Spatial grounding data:

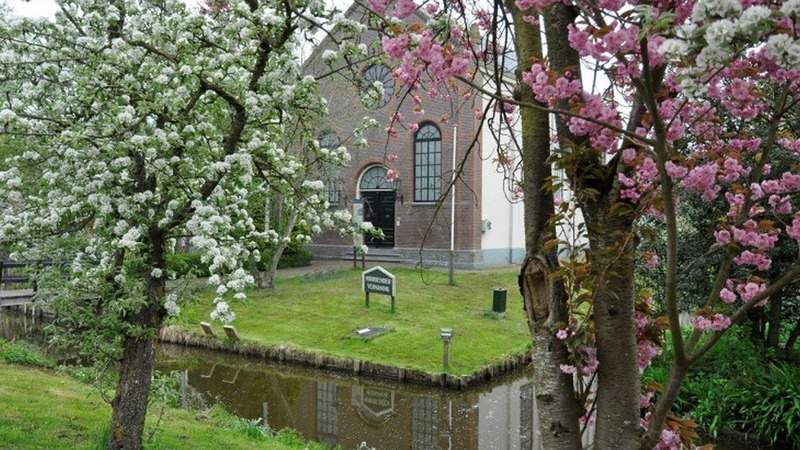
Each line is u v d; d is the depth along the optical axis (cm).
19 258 464
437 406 939
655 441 174
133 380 459
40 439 481
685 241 730
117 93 434
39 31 429
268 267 1566
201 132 425
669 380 172
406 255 2019
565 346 190
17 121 386
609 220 184
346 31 388
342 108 1411
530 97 202
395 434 830
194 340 1207
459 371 995
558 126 196
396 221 2041
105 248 454
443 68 193
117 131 396
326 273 1750
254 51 424
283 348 1120
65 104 436
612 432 178
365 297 1448
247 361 1148
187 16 431
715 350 849
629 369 179
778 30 132
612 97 229
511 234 2081
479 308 1394
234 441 604
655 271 741
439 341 1134
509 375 1062
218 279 406
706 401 775
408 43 202
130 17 459
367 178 2117
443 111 1906
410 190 2008
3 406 570
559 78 180
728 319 173
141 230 414
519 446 789
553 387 189
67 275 461
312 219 497
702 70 134
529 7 183
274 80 430
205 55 439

→ **Problem details**: Omitting all pictures, reproduce the records above in their entirety.

→ **Task result**:
Each line is u v d; d is the depth along the optical axis (cm).
19 258 464
437 406 939
655 441 174
133 380 459
40 439 481
685 241 730
117 93 434
39 31 429
268 267 1566
201 132 425
669 380 172
406 255 2019
565 346 190
17 121 386
609 220 184
346 31 388
342 108 1411
530 97 202
395 434 830
194 340 1207
459 371 995
558 126 196
396 221 2041
105 248 454
443 68 193
117 131 396
326 273 1750
254 51 424
283 348 1120
65 104 436
612 432 178
365 297 1448
247 361 1148
187 16 431
715 350 849
629 369 179
778 30 132
612 97 229
511 234 2081
479 308 1394
234 441 604
655 271 741
439 341 1134
509 375 1062
218 279 406
706 401 775
408 43 202
130 17 459
367 178 2117
443 111 1906
410 190 2008
3 406 570
559 78 180
728 319 173
141 230 414
519 446 789
553 387 189
67 275 461
312 219 497
702 70 134
529 7 183
274 80 430
205 55 439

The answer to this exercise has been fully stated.